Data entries
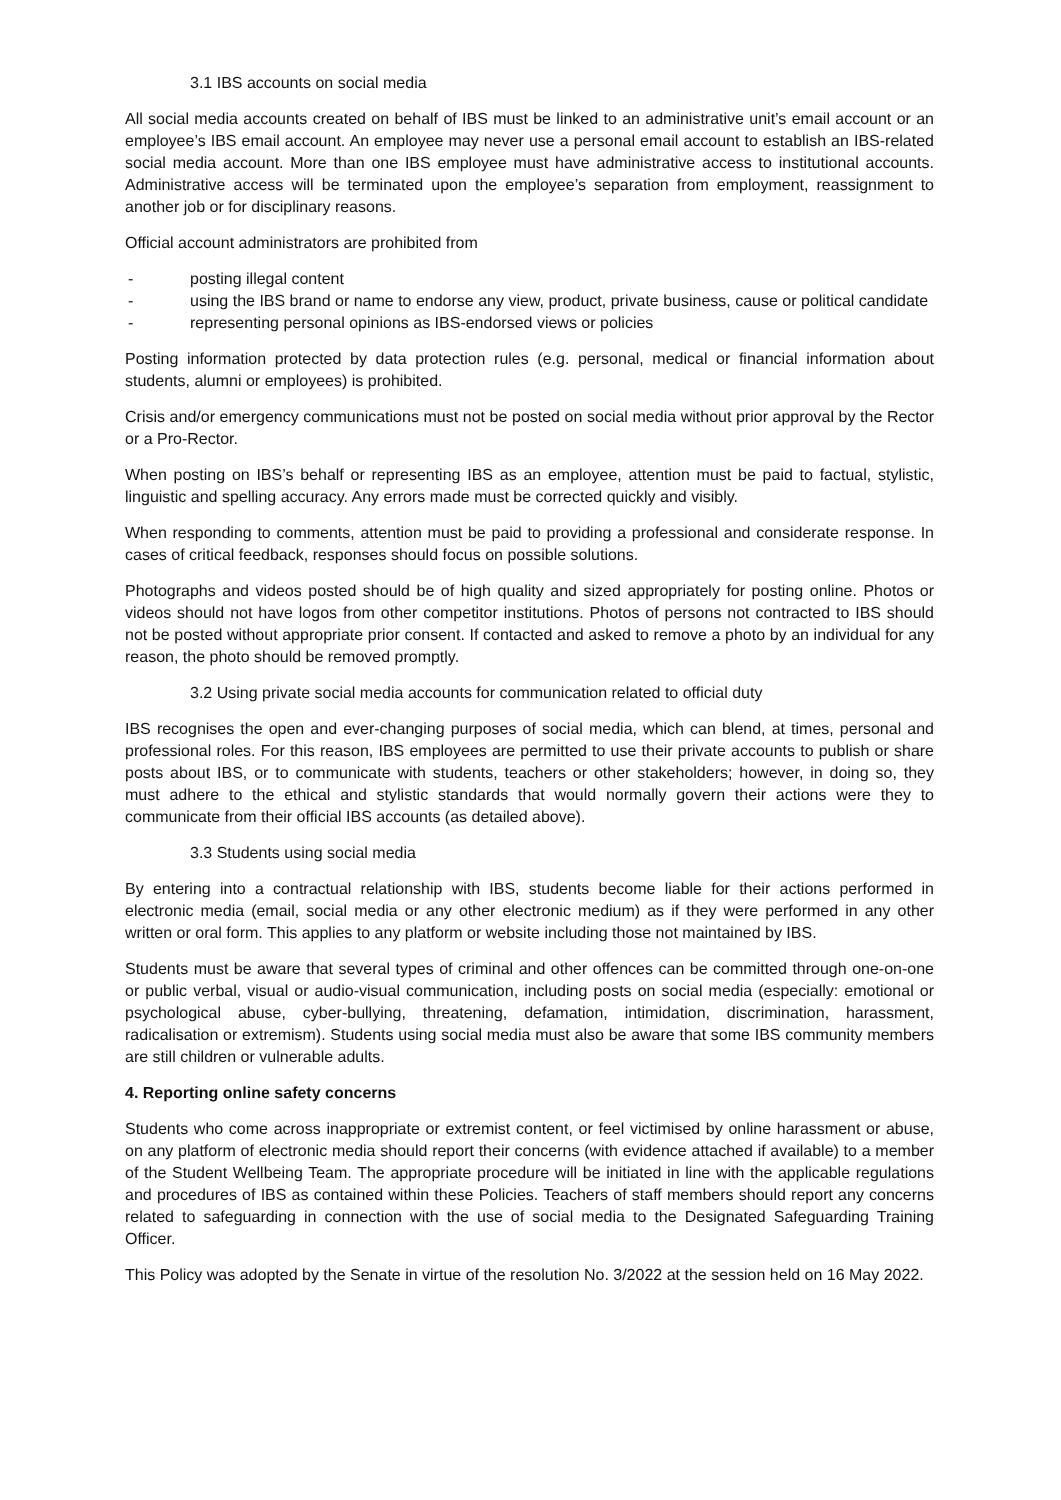3.1 IBS accounts on social media
All social media accounts created on behalf of IBS must be linked to an administrative unit’s email account or an employee’s IBS email account. An employee may never use a personal email account to establish an IBS-related social media account. More than one IBS employee must have administrative access to institutional accounts. Administrative access will be terminated upon the employee’s separation from employment, reassignment to another job or for disciplinary reasons.
Official account administrators are prohibited from
- posting illegal content
- using the IBS brand or name to endorse any view, product, private business, cause or political candidate
- representing personal opinions as IBS-endorsed views or policies
Posting information protected by data protection rules (e.g. personal, medical or financial information about students, alumni or employees) is prohibited.
Crisis and/or emergency communications must not be posted on social media without prior approval by the Rector or a Pro-Rector.
When posting on IBS’s behalf or representing IBS as an employee, attention must be paid to factual, stylistic, linguistic and spelling accuracy. Any errors made must be corrected quickly and visibly.
When responding to comments, attention must be paid to providing a professional and considerate response. In cases of critical feedback, responses should focus on possible solutions.
Photographs and videos posted should be of high quality and sized appropriately for posting online. Photos or videos should not have logos from other competitor institutions. Photos of persons not contracted to IBS should not be posted without appropriate prior consent. If contacted and asked to remove a photo by an individual for any reason, the photo should be removed promptly.
3.2 Using private social media accounts for communication related to official duty
IBS recognises the open and ever-changing purposes of social media, which can blend, at times, personal and professional roles. For this reason, IBS employees are permitted to use their private accounts to publish or share posts about IBS, or to communicate with students, teachers or other stakeholders; however, in doing so, they must adhere to the ethical and stylistic standards that would normally govern their actions were they to communicate from their official IBS accounts (as detailed above).
3.3 Students using social media
By entering into a contractual relationship with IBS, students become liable for their actions performed in electronic media (email, social media or any other electronic medium) as if they were performed in any other written or oral form. This applies to any platform or website including those not maintained by IBS.
Students must be aware that several types of criminal and other offences can be committed through one-on-one or public verbal, visual or audio-visual communication, including posts on social media (especially: emotional or psychological abuse, cyber-bullying, threatening, defamation, intimidation, discrimination, harassment, radicalisation or extremism). Students using social media must also be aware that some IBS community members are still children or vulnerable adults.
4. Reporting online safety concerns
Students who come across inappropriate or extremist content, or feel victimised by online harassment or abuse, on any platform of electronic media should report their concerns (with evidence attached if available) to a member of the Student Wellbeing Team. The appropriate procedure will be initiated in line with the applicable regulations and procedures of IBS as contained within these Policies. Teachers of staff members should report any concerns related to safeguarding in connection with the use of social media to the Designated Safeguarding Training Officer.
This Policy was adopted by the Senate in virtue of the resolution No. 3/2022 at the session held on 16 May 2022.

▶ **WHAT YOU NEED TO DO**
Please print all the data above word for word. Pictures should not appear in the copy.

▶ **RESPONSE FOR THIS EXERCISE**
3.1 IBS accounts on social media
All social media accounts created on behalf of IBS must be linked to an administrative unit’s email account or an employee’s IBS email account. An employee may never use a personal email account to establish an IBS-related social media account. More than one IBS employee must have administrative access to institutional accounts. Administrative access will be terminated upon the employee’s separation from employment, reassignment to another job or for disciplinary reasons.
Official account administrators are prohibited from
- posting illegal content
- using the IBS brand or name to endorse any view, product, private business, cause or political candidate
- representing personal opinions as IBS-endorsed views or policies
Posting information protected by data protection rules (e.g. personal, medical or financial information about students, alumni or employees) is prohibited.
Crisis and/or emergency communications must not be posted on social media without prior approval by the Rector or a Pro-Rector.
When posting on IBS’s behalf or representing IBS as an employee, attention must be paid to factual, stylistic, linguistic and spelling accuracy. Any errors made must be corrected quickly and visibly.
When responding to comments, attention must be paid to providing a professional and considerate response. In cases of critical feedback, responses should focus on possible solutions.
Photographs and videos posted should be of high quality and sized appropriately for posting online. Photos or videos should not have logos from other competitor institutions. Photos of persons not contracted to IBS should not be posted without appropriate prior consent. If contacted and asked to remove a photo by an individual for any reason, the photo should be removed promptly.
3.2 Using private social media accounts for communication related to official duty
IBS recognises the open and ever-changing purposes of social media, which can blend, at times, personal and professional roles. For this reason, IBS employees are permitted to use their private accounts to publish or share posts about IBS, or to communicate with students, teachers or other stakeholders; however, in doing so, they must adhere to the ethical and stylistic standards that would normally govern their actions were they to communicate from their official IBS accounts (as detailed above).
3.3 Students using social media
By entering into a contractual relationship with IBS, students become liable for their actions performed in electronic media (email, social media or any other electronic medium) as if they were performed in any other written or oral form. This applies to any platform or website including those not maintained by IBS.
Students must be aware that several types of criminal and other offences can be committed through one-on-one or public verbal, visual or audio-visual communication, including posts on social media (especially: emotional or psychological abuse, cyber-bullying, threatening, defamation, intimidation, discrimination, harassment, radicalisation or extremism). Students using social media must also be aware that some IBS community members are still children or vulnerable adults.
4. Reporting online safety concerns
Students who come across inappropriate or extremist content, or feel victimised by online harassment or abuse, on any platform of electronic media should report their concerns (with evidence attached if available) to a member of the Student Wellbeing Team. The appropriate procedure will be initiated in line with the applicable regulations and procedures of IBS as contained within these Policies. Teachers of staff members should report any concerns related to safeguarding in connection with the use of social media to the Designated Safeguarding Training Officer.
This Policy was adopted by the Senate in virtue of the resolution No. 3/2022 at the session held on 16 May 2022.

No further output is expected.